How Clifford Jackman wrote The Winter Family
Clifford Jackman has been a writer since his youth but only this year did the lawyer publish his first novel, The Winter Family. It follows a band of outlaws from the end of the American Civil War to their final standoff in Oklahoma in 1891, and was a finalist for the Governor General's Literary Award for Fiction this year. While the book has proved a success, it took a long time for Jackman to find what he was good at writing. This interview originally aired on December 7, 2015.
Although The Winter Family is my first published novel, I've written at least eight others that were never published. Back in high school, I was interested in science fiction and fantasy, and I started several projects in that area. I finished my first novel when I was 21 years old — it was a fantasy novel set in a world with two different races that were fighting each other. My next novel was also fantasy. Then I wrote a historical novel about Jack the Ripper. And I wrote different books throughout my twenties. At this time I didn't show my work to anyone; I didn't submit anything for publication. I just wrote them and put them in a drawer.

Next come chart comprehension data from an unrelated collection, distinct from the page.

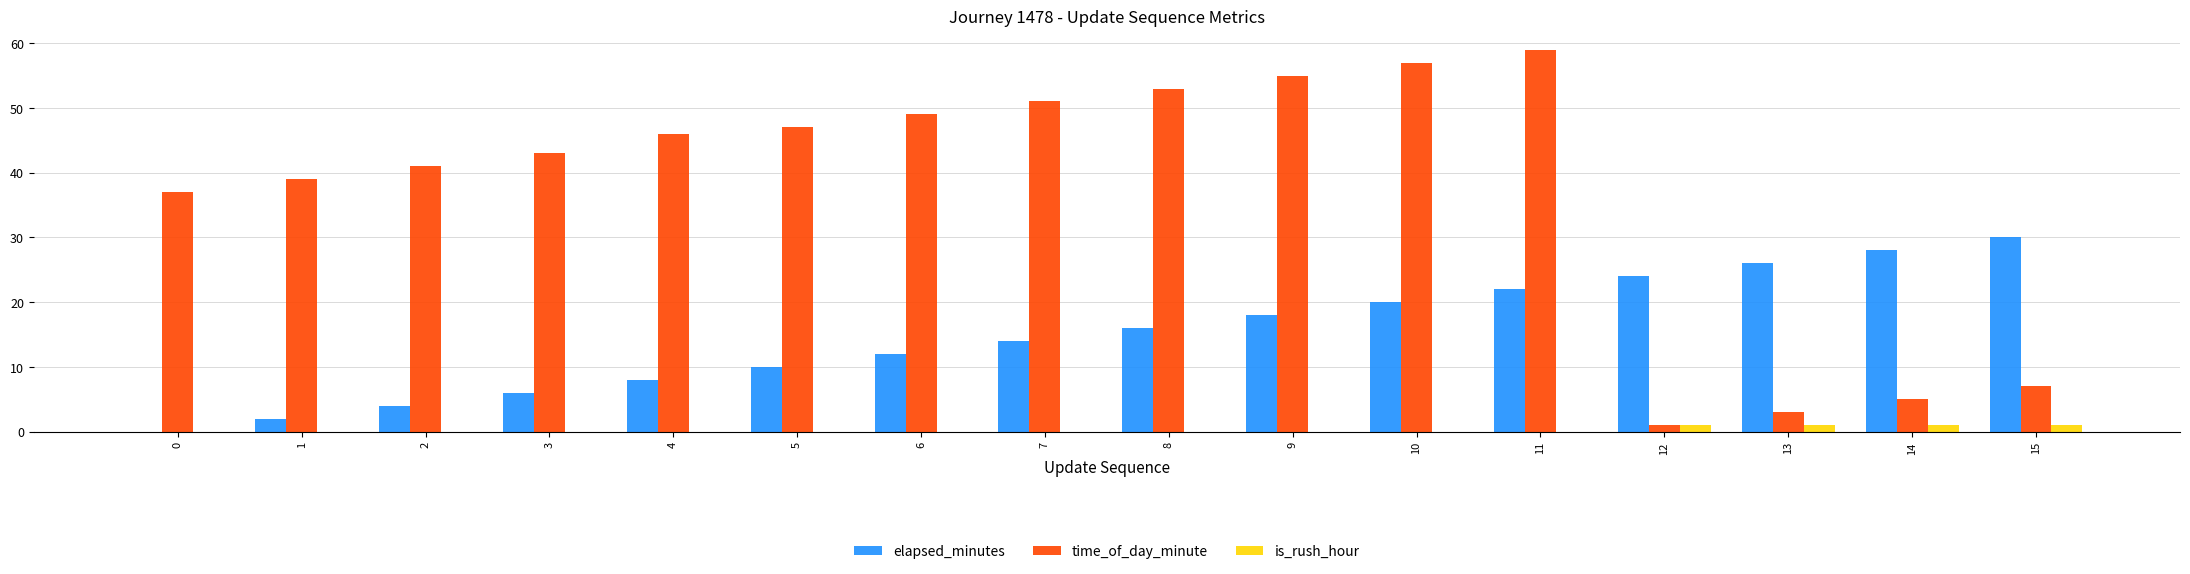

The time_of_day_minute series shows 78 at 8. True or false?

False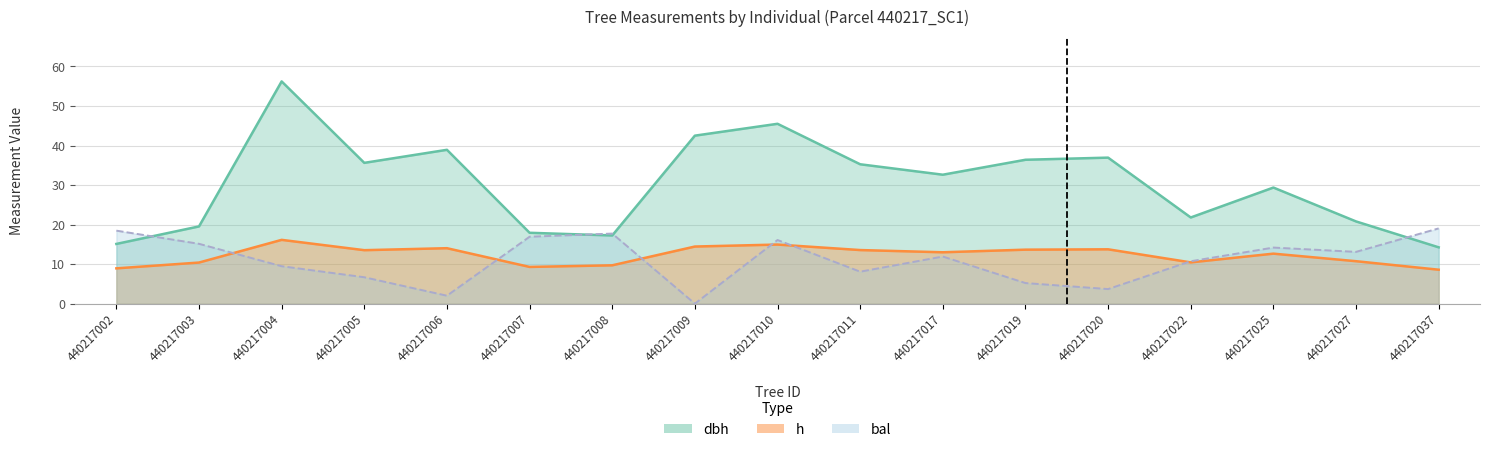

True or false: dbh and h cross at least once.

False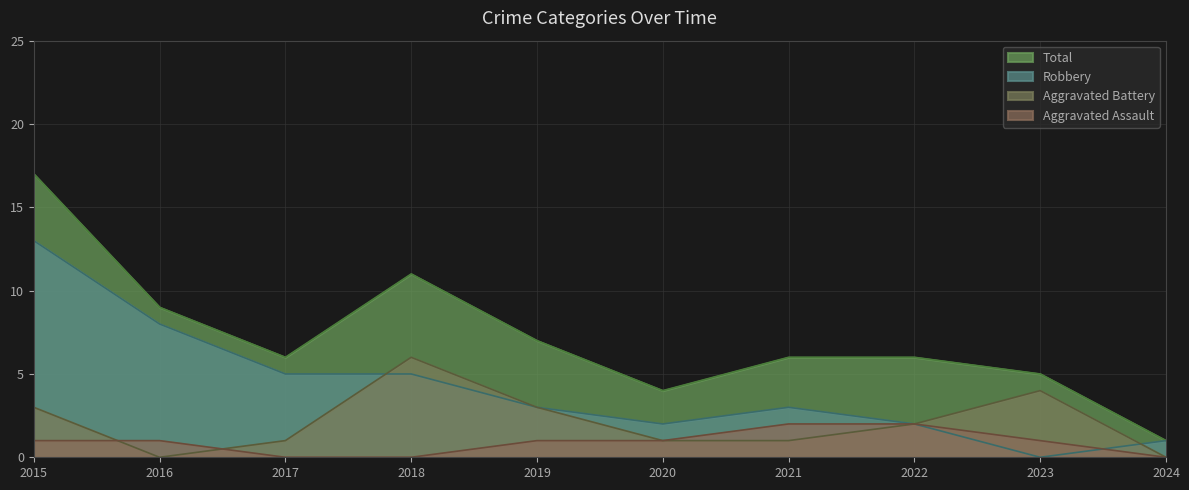

What is the value of the Total point at the 9th from the left?

5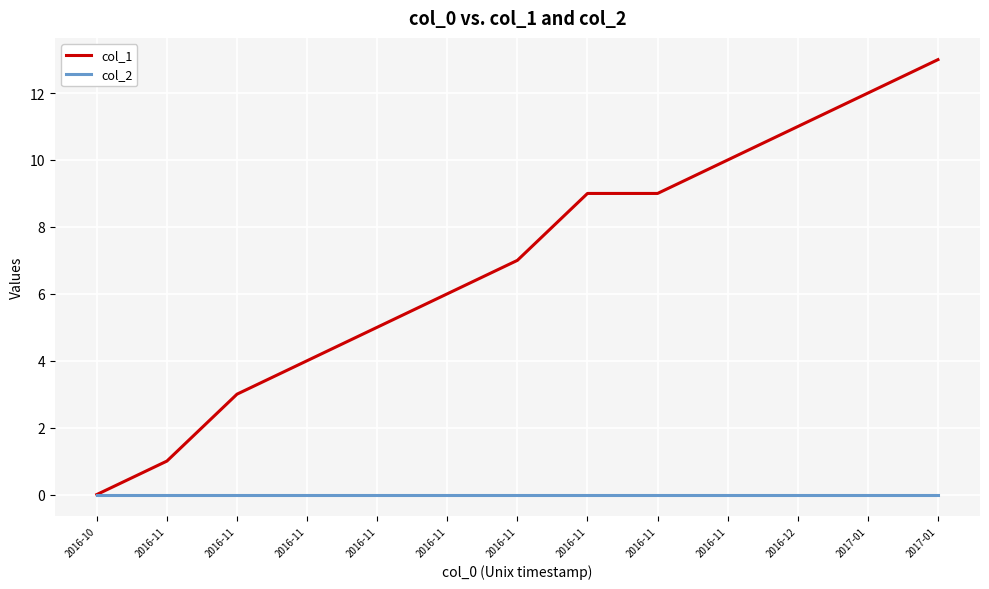

How many lines are shown in the chart?

2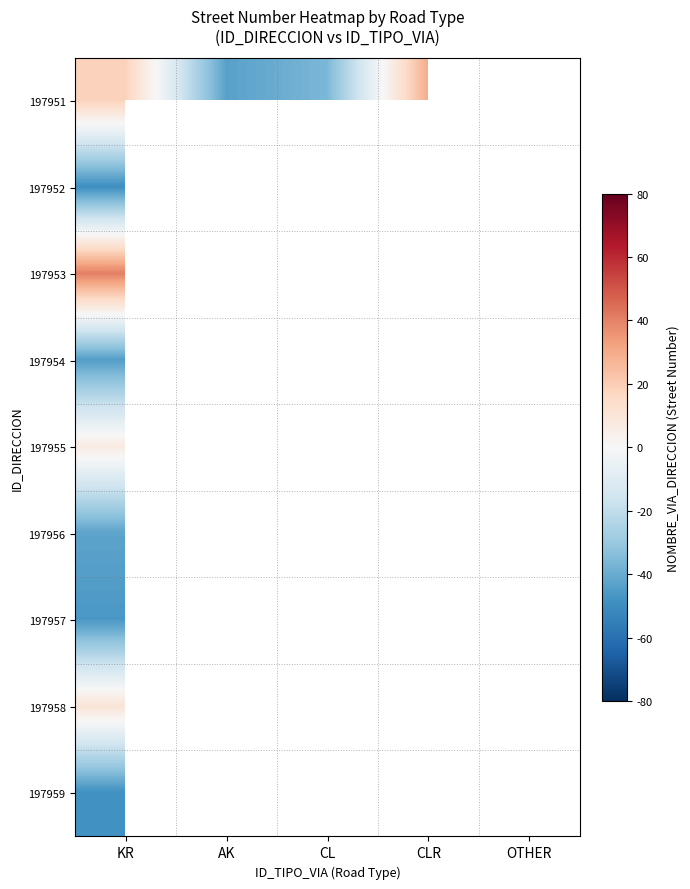

How many categories are shown in the chart?

5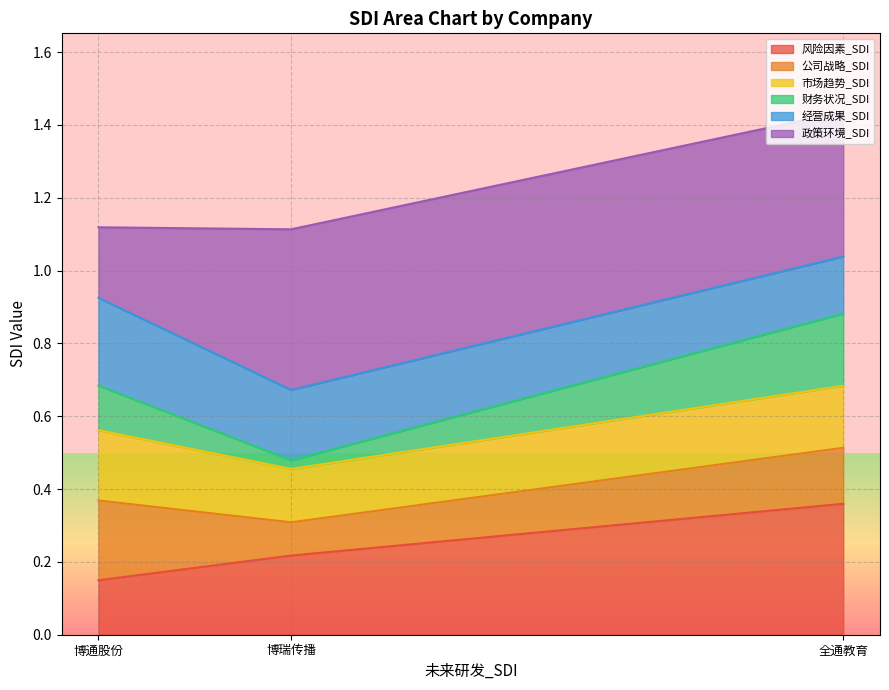

At which label does 风险因素_SDI reach its minimum?

博通股份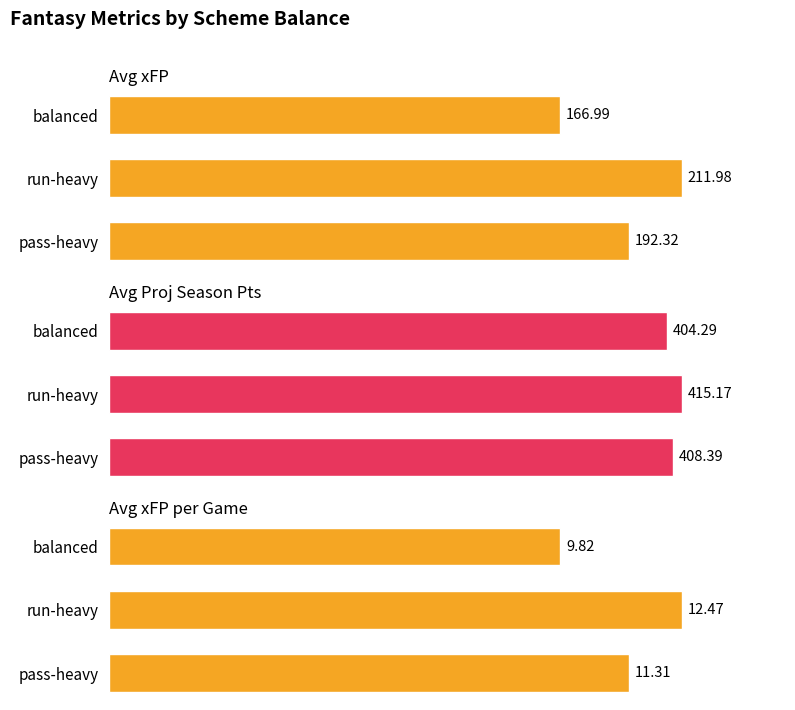

Reading right to left, list all the values displayed in this chart.

Avg xFP: 167.0	212.0	192.3
Avg Proj Season Pts: 404.3	415.2	408.4
Avg xFP per Game: 9.8	12.5	11.3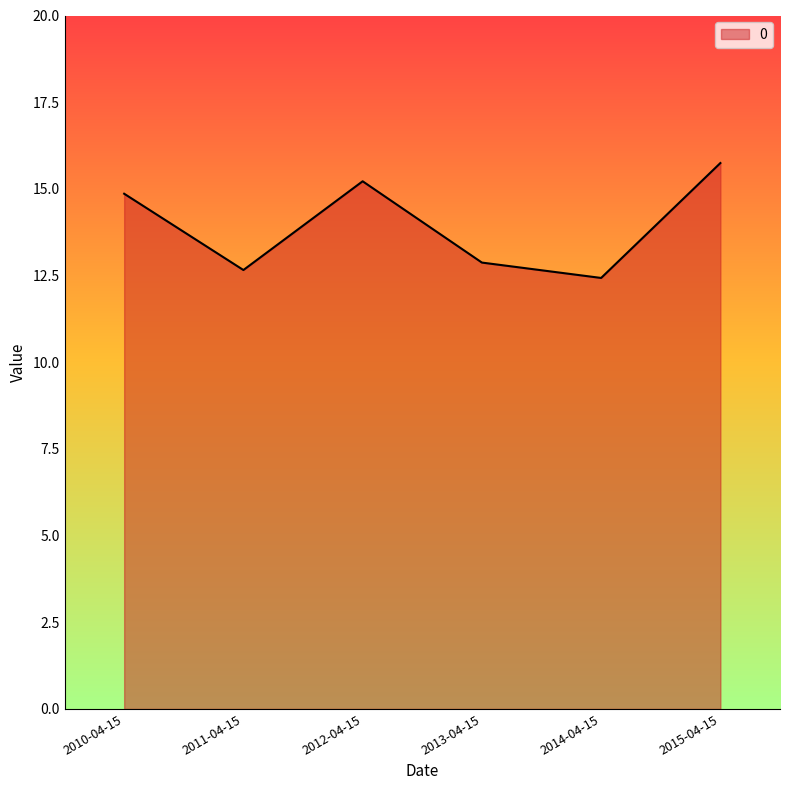

What is the sum of the values at 2011-04-15 and 2012-04-15?

27.9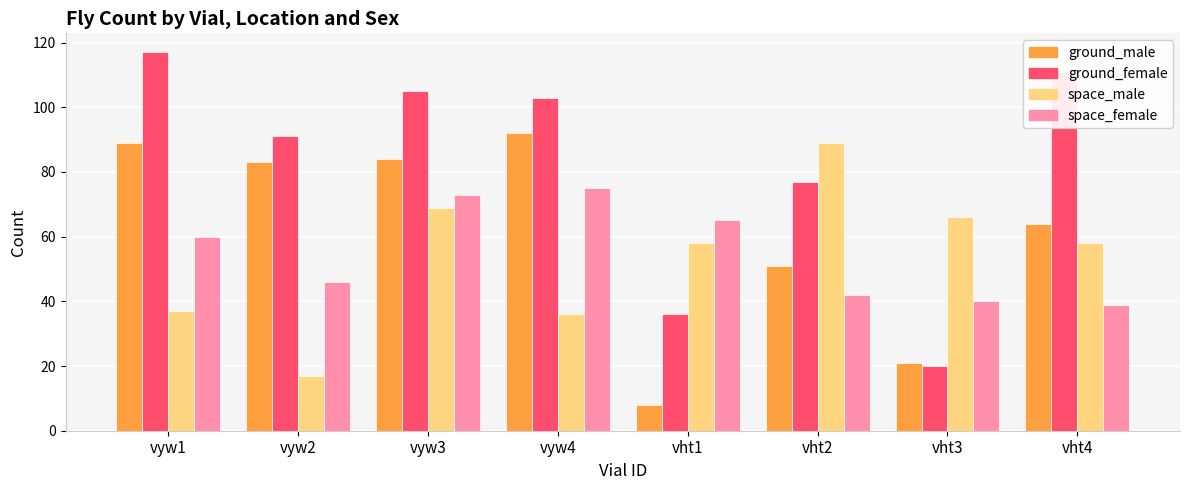

Rank the series at vht2 from highest to lowest value.

space_male, ground_female, ground_male, space_female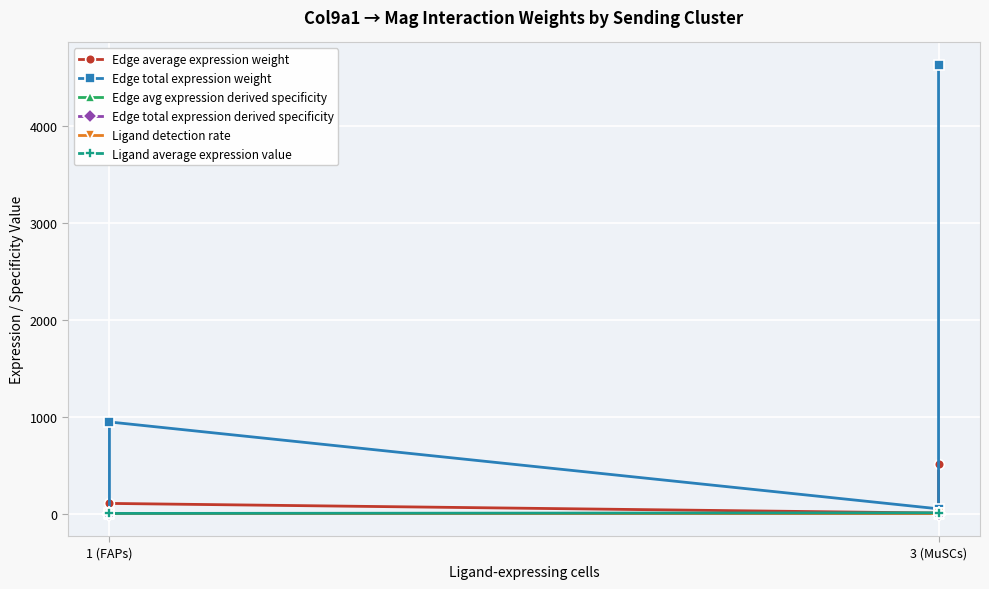

Does the chart display data point markers on the line(s)?

Yes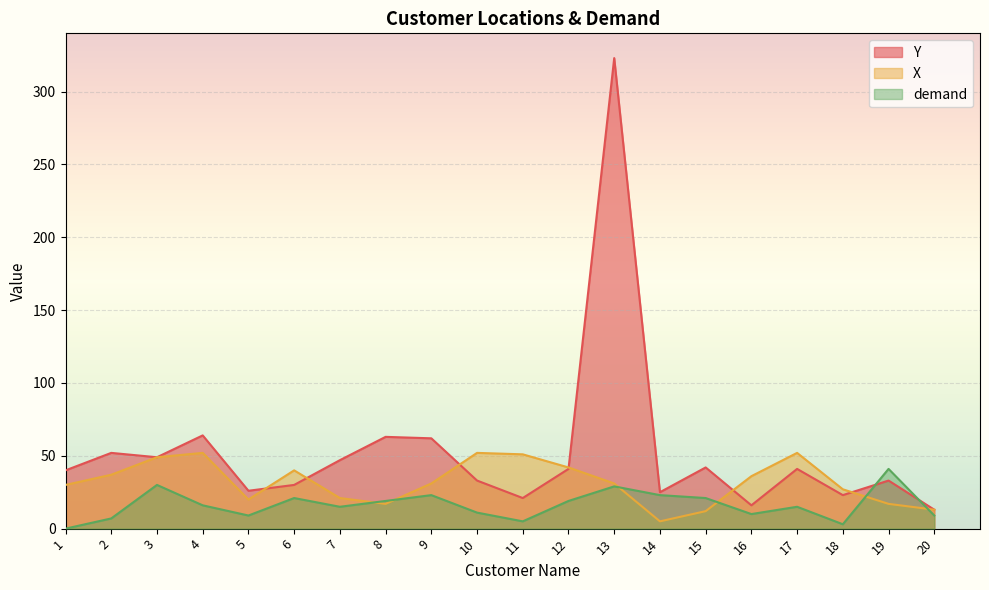

What is the total value across all series at 14?

53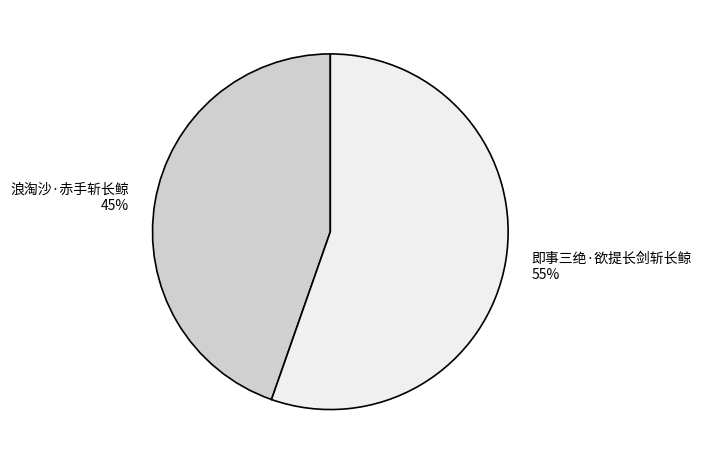

Is 即事三绝·欲提长剑斩长鲸 the majority of the pie?

Yes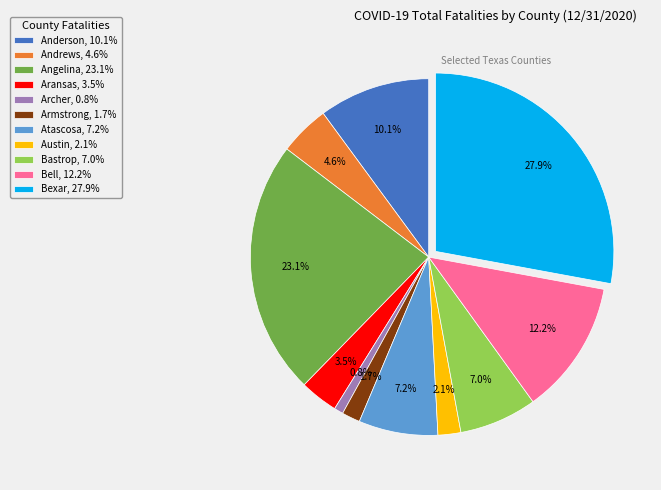

What portion of the pie excludes Atascosa, 7.2%?

92.8%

Eventually, I decided I wanted to write something that would get published. My first idea was to write a novel about the CIA's drug dealings in Nicaragua in the 1980s — I didn't finish it. I figured the problem was that I wasn't writing from what I knew, so I decided to write what I did know, which was being a lawyer in Toronto because that's what I was doing at the time. But before I did I took a break and wrote a short story called "Oklahoma, 1891" about a band of outlaws. Then I started working on the more marketable novel and I did finish it, but it was a slough. By the time I finished, I knew I hadn't written a good novel, again. As you can imagine, I was a bit dispirited because I'd written numerous books that weren't very good.
So I decided to take a break and I wrote some more short stories set in the same world as "Oklahoma, 1891." Eventually, I wrote four more stories and suddenly realized that I had put together a book that was more marketable than I realized. I met an agent, and the book found a publisher, and the rest is history.
Clifford Jackman's comments have been edited and condensed.